Brain Awareness Week – Understanding the Vital Role the Brain Plays in Hearing

Wearing hearing aids helps people with hearing loss to once again enjoy social environments and may help curb dementia

Copenhagen, Denmark, March 9th, 2018 – It’s Brain Awareness Week and leading hearing aid provider, Oticon, is taking the opportunity to discuss the importance of managing hearing loss to maintain brain health. Most people are not aware that untreated hearing loss can make the brain less effective at handling communication and social interaction and thereby increase the risk of many diseases and conditions such as fatigue, depression and dementia. The Lancet recently reported that hearing loss is the number one biggest modifiable risk factor for the early onset of dementia[i]. Thankfully this means that taking action to manage hearing loss can actually help curb dementia.

We take for granted that hearing is simple. Most would presume that hearing happens in the ears, but in fact it is the brain that works hard to convert sound into information that we understand, and it is a very energy intensive process. With hearing loss, the brain has to work extra hard, which means it has less of the critical resources needed for other vital functions such as memory and concentration, especially in noisy or challenging environments such as restaurants with a cacophony of background noise or family dinners where voices are competing for attention.

Consequently, hearing loss can be extremely tiring and can drain the mental energy people need for everyday activities, often leading them to avoid social connections that are important for maintaining brain health. Actively wearing hearing aids helps the brain to manage sound more effectively and therefore users are more likely to stay socially engaged and keep their brain fit with the mental give-and-take in social interaction. For example, research shows that managing hearing loss with hearing aids may reduce the risk of dementia by a significant 9%. That’s greater than quitting smoking (5%), getting treatment for depression (4%) and exercising more (3%). It even means more than being free of the “dementia gene” ApoE4 (7%)[ii].

Oticon has pioneered BrainHearing™ research for over two decades to help understand and aid the critical role that the brain plays in hearing. Believing in a ‘brain first’ approach, Oticon directly addresses the strain hearing loss places on the brain with its Opn™ hearing aids, which minimise the mental effort required to understand speech in noise and preserve the mental resources needed to engage in brain-stimulating activities. In fact, tests have repeatedly shown that Opn™ increases understanding, with wearers also experiencing less listening effort when trying to understand speech. And because wearers use less brain resources for understanding, they remember more of what was said[iii].

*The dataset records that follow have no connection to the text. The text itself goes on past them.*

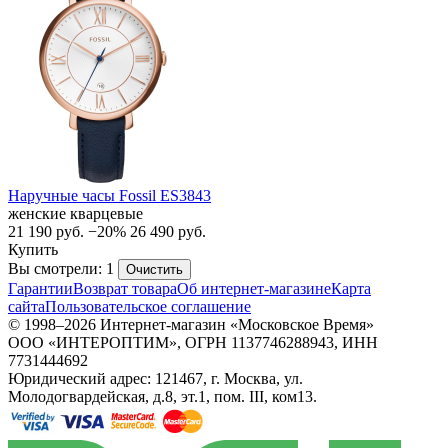
Наручные часы Fossil ES3843
женские кварцевые
21 190
руб.
−20%
26 490
руб.
Купить
Вы смотрели: 1
Очистить
Гарантии
Возврат товара
Об интернет-магазине
Карта
сайта
Пользовательское соглашение
© 1998–2026 Интернет-магазин «Московское Время»
ООО «ИНТЕРОПТИМ», ОГРН 1137746288943, ИНН
7731444692
Юридический адрес: 121467, г. Москва, ул.
Молодогвардейская, д.8, эт.1, пом. III, ком13.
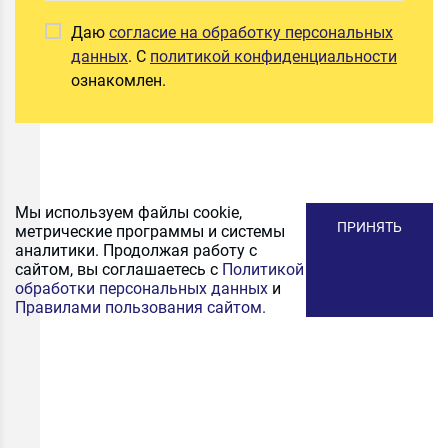
Даю
согласие на обработку персональных
данных
. С
политикой конфиденциальности
ознакомлен.
Мы используем файлы cookie,
ПРИНЯТЬ
метрические программы и системы
аналитики. Продолжая работу с
сайтом, вы соглашаетесь с
Политикой
обработки персональных данных
и
Правилами пользования сайтом.
ПОДПИСАТЬСЯ
НА РАССЫЛКУ
Получайте первыми промокоды на скидку, выгодные
акционные предложения и информацию и новинках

“There is an increasing body of evidence linking people that are hard of hearing with a higher risk of cognitive decline and consequently conditions such as dementia,” says Thomas Behrens, Chief Audiologist, Oticon. “We believe that the long-term public health benefit could be substantial if we ensure effective treatment for hearing loss more broadly. Empowering hearing aid users to feel more at ease  in challenging and noisy situations  enables them to benefit from the important exercise the brain gets from regular, healthy social interaction, which is why we remain dedicated to the evolution of BrainHearing™ technologies to help people hear better and to enjoy social environments instead of avoiding them.” Up to 360 million people worldwide have impaired hearing and this figure is set to rapidly rise, according to the World Health Organization, while almost 45 million people having Alzheimer’s or another form of dementia, a number that is predicted to increase to nearly 136 million in the next 40 years according to Alzheimer’s Disease International. Both hearing loss and dementia occur more often in later years, a clear sign that our aging brain has a vital role to play in both conditions, and a reminder of the importance of maintaining brain health.

“We are all living longer which naturally means that age-related ailments are likely to become more prevalent. Brain Awareness Week provides us with the perfect opportunity to discuss the significant effect that better hearing can have on long-term brain health and hopefully encourage anyone living with untreated hearing loss to seek advice from an expert to help them hear better and therefore live better,” concludes Thomas Behrens.

The annual global campaign to increase public awareness of the progress and benefits of brain research takes place 12-18th March 2018.

-ENDS-

 

About Oticon

500 million people worldwide suffer from hearing loss. The majority are over the age of 50 while eight percent are under the age of 18. It is Oticon’s ambition that our customers – hearing clinics throughout the world – prefer to use our products for people with impaired hearing. Through passion, dedication and professional expertise, Oticon develops and manufactures hearing aids for both adults and children. Oticon supports every kind of hearing loss from mild to severe and we pride ourselves on developing some of the most innovative hearing aids in the market. Headquartered out of Denmark, we are a global company and part of William Demant Holding Group with more than 12,000 employees and revenues of over DKK 12 billion. www.oticon.global

[i]Livingston, et al (2017). Dementia presentation, intervention, and care. The Lancet, 17:31363-6.

[ii]Livingston, et al (2017). Dementia presentation, intervention, and care. The Lancet, 17:31363-6.